━━ Excerpted passage

The Sauble River is a river in Bruce County and Grey County in southwestern Ontario, Canada that flows from its headwaters in the township of Chatsworth to Lake Huron north of the community of Sauble Beach.

==Etymology==
The river was originally called Rivière aux Saubles, or "sandy river", by the French. It was named the River aux Saubles on maps until 1881, when it became the Sauble River. When first settled, the area included a sawmill and later, a hydro electric plant.

==Course==
The Sauble River begins at an unnamed pond in the township of Chatsworth in Grey County, between the communities of Desboro to the north and Mooresburg to the south. It heads north then west, takes in the left tributary Grimston Creek and right tributary Keady Creek, passes along the border to the municipality of Arran–Elderslie in Bruce County near the community of Grimston, before entering that municipality and reaching the community of Tara, where it takes in the left tributary Tara Creek. The river continues north, takes in the left tributary Arkwright Creek, passes through the community of Allenford, and reaches the municipality of South Bruce Peninsula. It then heads northeast, takes in the right tributary Park Head Creek, and turns west west of the community of Hepworth. The river takes in the right tributaries Spring Creek and Rankin River, passes over the Sauble Falls, and reaches Lake Huron at Sauble Beach.

━━━━
━━ Provided material

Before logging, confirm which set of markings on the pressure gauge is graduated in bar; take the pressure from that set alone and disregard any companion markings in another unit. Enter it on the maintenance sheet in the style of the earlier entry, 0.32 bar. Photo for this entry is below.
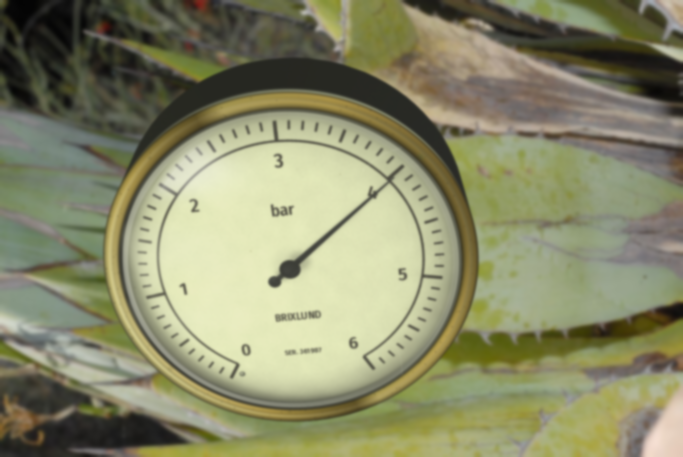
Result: 4 bar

━━━━

* _Exercise instructions_
1. According to the Sauble River passage, what name did the river carry on maps until 1881?
2. Please reproduce the Sauble River passage word for word, starting at "The Sauble River is" and ending at "hydro electric plant.".

* _Answers by item number_
1. River aux Saubles

2.
The Sauble River is a river in Bruce County and Grey County in southwestern Ontario, Canada that flows from its headwaters in the township of Chatsworth to Lake Huron north of the community of Sauble Beach.

==Etymology==
The river was originally called Rivière aux Saubles, or "sandy river", by the French. It was named the River aux Saubles on maps until 1881, when it became the Sauble River. When first settled, the area included a sawmill and later, a hydro electric plant.